A final misleading lesson was learned from the application of air delivered firepower in the Bosnian intervention. Seemingly, a handful of precision guided munitions from American and NATO platforms forced an end to the intransigent regime in Belgrade and brought low-cost democratic peace to the long violent region.

The events of 9/11 met the WW II paradigm. War was forced on the US by a palpably evil enemy. Diplomacy proved useless. Only the military option remained.

If the neocons of the White House and Pentagon had stopped to review the actual as opposed to the ostensible lessons of the American wars of the 20th Century, they would have realised that the WW II paradigm was not actually applicable. The Korean War model was the one to use.

The invasion of Afghanistan was a limited war in support of policy. Our policy goals were twofold. The lesser was the capture or death of Osama bin Laden and others directly associated with the 9/11 attacks. The greater goal was the demonstration that Islamst groups or regimes would not be immune from an American retaliation. In short, the larger goal was deterrence.
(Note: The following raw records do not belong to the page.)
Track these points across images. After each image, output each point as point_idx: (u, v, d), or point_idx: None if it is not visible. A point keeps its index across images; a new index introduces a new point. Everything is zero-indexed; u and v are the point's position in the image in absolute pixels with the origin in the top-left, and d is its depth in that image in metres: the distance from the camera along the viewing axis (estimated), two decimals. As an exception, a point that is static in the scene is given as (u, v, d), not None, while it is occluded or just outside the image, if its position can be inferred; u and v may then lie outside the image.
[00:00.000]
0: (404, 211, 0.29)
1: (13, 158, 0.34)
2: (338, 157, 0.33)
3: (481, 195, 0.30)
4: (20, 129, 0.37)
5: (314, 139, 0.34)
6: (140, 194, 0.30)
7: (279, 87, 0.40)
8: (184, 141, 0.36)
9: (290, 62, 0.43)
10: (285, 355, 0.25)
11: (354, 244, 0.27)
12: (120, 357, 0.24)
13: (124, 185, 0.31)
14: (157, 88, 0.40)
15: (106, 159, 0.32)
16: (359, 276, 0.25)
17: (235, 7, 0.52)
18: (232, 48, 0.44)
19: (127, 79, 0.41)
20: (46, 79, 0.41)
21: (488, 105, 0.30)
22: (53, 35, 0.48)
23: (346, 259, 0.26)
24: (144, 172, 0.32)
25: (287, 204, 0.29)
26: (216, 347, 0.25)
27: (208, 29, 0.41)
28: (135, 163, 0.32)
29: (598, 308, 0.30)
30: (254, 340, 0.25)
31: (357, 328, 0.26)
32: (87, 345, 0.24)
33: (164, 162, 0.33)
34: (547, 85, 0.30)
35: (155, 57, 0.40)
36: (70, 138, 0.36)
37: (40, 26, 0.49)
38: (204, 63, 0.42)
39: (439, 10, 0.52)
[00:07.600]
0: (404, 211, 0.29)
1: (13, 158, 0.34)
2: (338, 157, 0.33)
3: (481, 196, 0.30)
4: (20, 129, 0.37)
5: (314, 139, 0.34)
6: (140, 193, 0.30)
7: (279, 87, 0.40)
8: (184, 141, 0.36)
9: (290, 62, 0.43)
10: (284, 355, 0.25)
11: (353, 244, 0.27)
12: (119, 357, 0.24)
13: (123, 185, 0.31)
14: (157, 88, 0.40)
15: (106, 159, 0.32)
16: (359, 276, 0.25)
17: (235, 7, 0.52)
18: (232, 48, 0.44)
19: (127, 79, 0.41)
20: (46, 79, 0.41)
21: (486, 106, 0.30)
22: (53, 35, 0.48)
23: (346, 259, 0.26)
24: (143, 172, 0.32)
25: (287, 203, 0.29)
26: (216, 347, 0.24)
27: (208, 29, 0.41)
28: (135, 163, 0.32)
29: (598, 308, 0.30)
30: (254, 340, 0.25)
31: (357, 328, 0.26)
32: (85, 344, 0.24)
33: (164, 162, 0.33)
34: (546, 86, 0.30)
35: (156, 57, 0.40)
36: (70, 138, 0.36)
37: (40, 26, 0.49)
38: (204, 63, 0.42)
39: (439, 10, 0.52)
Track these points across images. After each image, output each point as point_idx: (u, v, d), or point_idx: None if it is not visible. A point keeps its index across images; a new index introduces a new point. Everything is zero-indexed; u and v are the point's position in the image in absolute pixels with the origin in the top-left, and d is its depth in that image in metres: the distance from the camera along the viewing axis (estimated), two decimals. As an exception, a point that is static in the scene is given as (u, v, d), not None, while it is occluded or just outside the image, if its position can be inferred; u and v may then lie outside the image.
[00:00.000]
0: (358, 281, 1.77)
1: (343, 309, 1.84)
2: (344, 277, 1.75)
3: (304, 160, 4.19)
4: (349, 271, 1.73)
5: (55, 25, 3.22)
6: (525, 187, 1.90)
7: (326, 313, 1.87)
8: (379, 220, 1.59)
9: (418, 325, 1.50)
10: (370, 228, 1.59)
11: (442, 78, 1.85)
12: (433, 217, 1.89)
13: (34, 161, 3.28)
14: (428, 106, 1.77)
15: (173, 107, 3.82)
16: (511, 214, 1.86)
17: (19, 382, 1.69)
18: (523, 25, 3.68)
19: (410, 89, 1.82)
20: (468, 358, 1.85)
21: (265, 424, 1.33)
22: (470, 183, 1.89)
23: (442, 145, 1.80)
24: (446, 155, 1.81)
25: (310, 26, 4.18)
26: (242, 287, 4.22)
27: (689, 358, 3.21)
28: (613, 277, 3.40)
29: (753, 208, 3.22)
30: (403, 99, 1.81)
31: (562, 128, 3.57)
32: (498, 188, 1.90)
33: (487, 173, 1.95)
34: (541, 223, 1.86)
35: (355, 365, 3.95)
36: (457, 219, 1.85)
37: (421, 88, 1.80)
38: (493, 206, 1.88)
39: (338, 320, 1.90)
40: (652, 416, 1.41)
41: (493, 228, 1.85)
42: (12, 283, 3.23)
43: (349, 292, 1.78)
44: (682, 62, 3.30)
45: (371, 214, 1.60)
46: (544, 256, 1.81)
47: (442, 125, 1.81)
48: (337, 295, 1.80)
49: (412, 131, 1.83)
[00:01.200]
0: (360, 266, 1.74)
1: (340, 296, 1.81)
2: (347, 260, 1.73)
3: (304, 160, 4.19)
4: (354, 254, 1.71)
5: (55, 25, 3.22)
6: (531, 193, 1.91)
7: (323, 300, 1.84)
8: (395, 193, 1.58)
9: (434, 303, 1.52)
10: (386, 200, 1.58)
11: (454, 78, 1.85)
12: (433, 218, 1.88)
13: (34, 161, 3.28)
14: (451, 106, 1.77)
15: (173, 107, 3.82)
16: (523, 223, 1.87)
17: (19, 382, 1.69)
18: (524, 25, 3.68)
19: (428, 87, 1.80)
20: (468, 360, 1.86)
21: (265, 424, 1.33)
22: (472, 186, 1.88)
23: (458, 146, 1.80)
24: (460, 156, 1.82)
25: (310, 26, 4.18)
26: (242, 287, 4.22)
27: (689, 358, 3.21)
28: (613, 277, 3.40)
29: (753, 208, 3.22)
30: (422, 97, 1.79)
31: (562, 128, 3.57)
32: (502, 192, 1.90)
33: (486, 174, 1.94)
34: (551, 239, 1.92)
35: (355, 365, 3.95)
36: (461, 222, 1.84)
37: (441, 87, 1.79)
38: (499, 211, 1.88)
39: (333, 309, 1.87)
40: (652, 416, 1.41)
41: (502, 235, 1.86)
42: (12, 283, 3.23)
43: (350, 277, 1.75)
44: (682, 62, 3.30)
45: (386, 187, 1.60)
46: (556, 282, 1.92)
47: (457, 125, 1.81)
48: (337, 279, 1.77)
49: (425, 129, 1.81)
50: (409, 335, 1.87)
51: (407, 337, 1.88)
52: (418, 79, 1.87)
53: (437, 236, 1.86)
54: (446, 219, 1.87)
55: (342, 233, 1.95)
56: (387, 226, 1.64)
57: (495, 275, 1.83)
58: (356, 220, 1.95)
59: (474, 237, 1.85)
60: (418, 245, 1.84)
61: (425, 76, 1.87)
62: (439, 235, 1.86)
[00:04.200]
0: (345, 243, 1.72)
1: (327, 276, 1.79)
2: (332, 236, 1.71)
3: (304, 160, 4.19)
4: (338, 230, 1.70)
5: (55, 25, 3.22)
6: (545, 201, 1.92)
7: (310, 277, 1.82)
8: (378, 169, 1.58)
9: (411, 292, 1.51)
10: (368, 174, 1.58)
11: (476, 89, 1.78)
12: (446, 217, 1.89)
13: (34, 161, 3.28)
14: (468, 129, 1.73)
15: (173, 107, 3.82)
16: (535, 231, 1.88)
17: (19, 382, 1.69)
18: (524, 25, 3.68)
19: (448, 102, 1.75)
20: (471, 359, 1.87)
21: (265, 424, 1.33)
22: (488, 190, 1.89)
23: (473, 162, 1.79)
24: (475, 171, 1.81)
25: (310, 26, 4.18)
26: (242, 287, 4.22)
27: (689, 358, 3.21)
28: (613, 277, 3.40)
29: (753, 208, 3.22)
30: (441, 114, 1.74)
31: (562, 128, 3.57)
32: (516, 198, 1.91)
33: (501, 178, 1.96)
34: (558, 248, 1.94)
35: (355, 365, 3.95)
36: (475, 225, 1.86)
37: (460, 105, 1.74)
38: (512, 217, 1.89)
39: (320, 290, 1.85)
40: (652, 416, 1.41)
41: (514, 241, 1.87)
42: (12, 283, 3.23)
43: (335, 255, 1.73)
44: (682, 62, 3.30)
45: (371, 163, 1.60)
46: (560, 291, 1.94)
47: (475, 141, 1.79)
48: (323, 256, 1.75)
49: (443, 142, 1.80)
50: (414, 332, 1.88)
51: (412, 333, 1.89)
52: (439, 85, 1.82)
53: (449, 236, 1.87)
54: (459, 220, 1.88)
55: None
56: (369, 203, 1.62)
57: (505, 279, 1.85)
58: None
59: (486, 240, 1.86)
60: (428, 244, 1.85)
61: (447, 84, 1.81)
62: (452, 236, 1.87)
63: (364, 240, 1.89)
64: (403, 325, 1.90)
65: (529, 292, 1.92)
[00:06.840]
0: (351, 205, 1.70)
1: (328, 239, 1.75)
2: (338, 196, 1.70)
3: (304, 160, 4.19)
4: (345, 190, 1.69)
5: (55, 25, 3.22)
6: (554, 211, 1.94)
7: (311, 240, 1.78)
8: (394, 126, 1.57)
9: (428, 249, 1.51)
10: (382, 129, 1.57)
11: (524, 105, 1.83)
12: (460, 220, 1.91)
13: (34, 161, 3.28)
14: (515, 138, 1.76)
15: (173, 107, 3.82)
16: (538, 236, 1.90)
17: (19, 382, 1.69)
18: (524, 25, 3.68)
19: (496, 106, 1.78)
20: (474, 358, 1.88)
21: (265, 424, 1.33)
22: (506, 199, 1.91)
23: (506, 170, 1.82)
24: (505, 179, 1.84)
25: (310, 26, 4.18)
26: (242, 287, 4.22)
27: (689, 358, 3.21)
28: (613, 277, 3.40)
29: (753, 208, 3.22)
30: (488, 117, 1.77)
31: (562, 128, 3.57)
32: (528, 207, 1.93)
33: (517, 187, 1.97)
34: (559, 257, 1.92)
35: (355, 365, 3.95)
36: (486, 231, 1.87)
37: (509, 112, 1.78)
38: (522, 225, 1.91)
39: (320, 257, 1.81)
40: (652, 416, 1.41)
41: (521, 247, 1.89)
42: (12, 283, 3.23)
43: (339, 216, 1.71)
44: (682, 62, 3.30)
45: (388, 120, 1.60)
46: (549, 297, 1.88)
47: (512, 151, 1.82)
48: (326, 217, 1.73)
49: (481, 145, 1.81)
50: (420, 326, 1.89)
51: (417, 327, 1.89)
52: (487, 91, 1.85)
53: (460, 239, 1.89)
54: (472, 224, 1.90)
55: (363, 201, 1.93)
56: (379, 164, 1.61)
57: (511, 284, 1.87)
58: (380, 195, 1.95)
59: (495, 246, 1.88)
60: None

By not examining the good and substantial reasons why Operation Desert Storm stopped short of "total victory," and considering what would be required on the days, months, and years following the moment of invasion in Afghanistan, the neocon ninnies assured that not only would victory prove elusive, but that simply "not losing" would be very difficult.

It is true that firepower kills. but killing does not necessarily result in victory. Similarly "shock and awe" may have a very short-term success, but in and of itself does not assure either victory or not losing.

The decision to invade Iraq cannot be attributed to any historical model. The Baghdad regime had not even appeared to "force" war on us. There was no reason for the exercise in regime change. Beyond those self-evident considerations, the current administration gave no apparent considerations to the actual requirements for reconstituting Iraq as a fully functioning state following any successful US invasion.

In Iraq, the neocon ninnies have created something new in American history--a paradigm of how to throw away a war. If they had set out to create a pattern labeled "How to Lose," they could not have done better.

In recent weeks, the American military has been charged with a mission unique in its history--retrieving victory (or at least not losing) from the jaws of defeat. As a policy, the invasion of Iraq richly deserves the failure to which it was plunging only a few months ago. As a nation, we deserve better. The world deserves better of us.

Right now, the military is doing the right things on the ground to give us and the world the better which we deserve. If these efforts bring at least some semblance of success, it will be interesting to see what new lessons We the People, our representatives, and our armed forces learn.